Staff Correspondent |
Update: 2015-06-11 23:11:00
World Day Against Child Labour observed

DHAKA: The World Day Against Child Labour observed in the country as elsewhere in the world on Friday.

This year the theme of the day is 'No to Child Labour-Yes to Quality Education.'

Different government and non-government organizations chalked out various programs to mark the day.

To mark the day, Labour and Employment Ministry, Manusher Jonno Foundation and Save the Children jointly organized a national seminar at the BIAM Foundation in the city on Friday.

To eliminate child labor, the ministry has been providing training with informal education to 80,000 children who are engaged in 38 categories of jobs, which government identified as hazardous, speakers told the seminar.

International Business Times UK reports; there are 168 million children employed in child labour worldwide, according to the International Labour Organisation (ILO). The number has declined by one third since 2000, from 246 million.

More than half of these children are employed in hazardous work – around 85 million.

Child labor includes children who are forced to take part in armed conflict, such as child soldiers and girls taken as "wives" for soldiers and militia members.

According to Anti-Slavery International, there are around 300,000 child soldiers involved in over 30 areas of conflict around the world.

Child labor among girls fell by 40 percent since 2000, compared with 25 percent for boys.

Asia and the Pacific still has the largest numbers – almost 78 million or 9.3 percent of the child population – but Sub-Saharan Africa continues to be the region with the highest incidence of child labor (59 million, which is over 21 percent).

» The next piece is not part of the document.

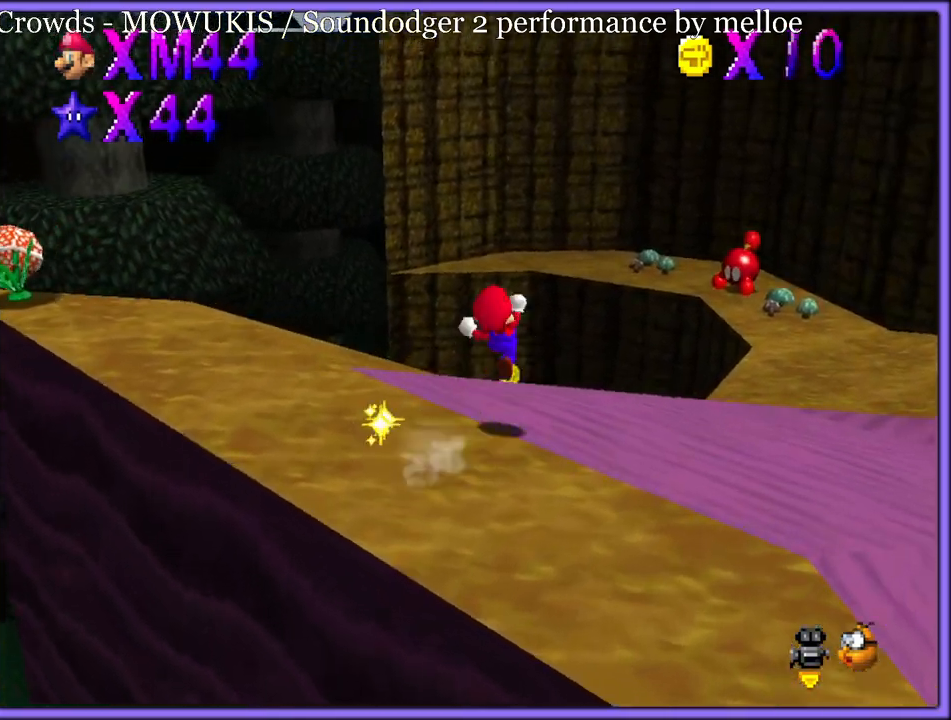
{"dt_ms": 500, "buttons": ["A", "Z"], "left_stick": "up-right", "button_events": []}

There are 9.2 million (8.4 percent) children employed in child labor in the Middle East and North Africa. In Latin America and the Caribbean, there are 13 million (8.8%) children in child labor.

Agriculture remains by far the most important sector where child laborers can be found, with around 98 million, or 59%.

Child labor includes children who are used by others who profit from them, often through violence, and abuse in prostitution or pornography, illicit activities, such as forced begging, petty theft, and the drug trade.

Other forms of forced child labor include working in agriculture, factories, brick kilns, mines or construction, as well as restaurants in tourist environments.

ILO launched the World Day Against Child Labour in 2002 with the focus on the global extent of child labor and its impacts, and the action and efforts to eliminate it.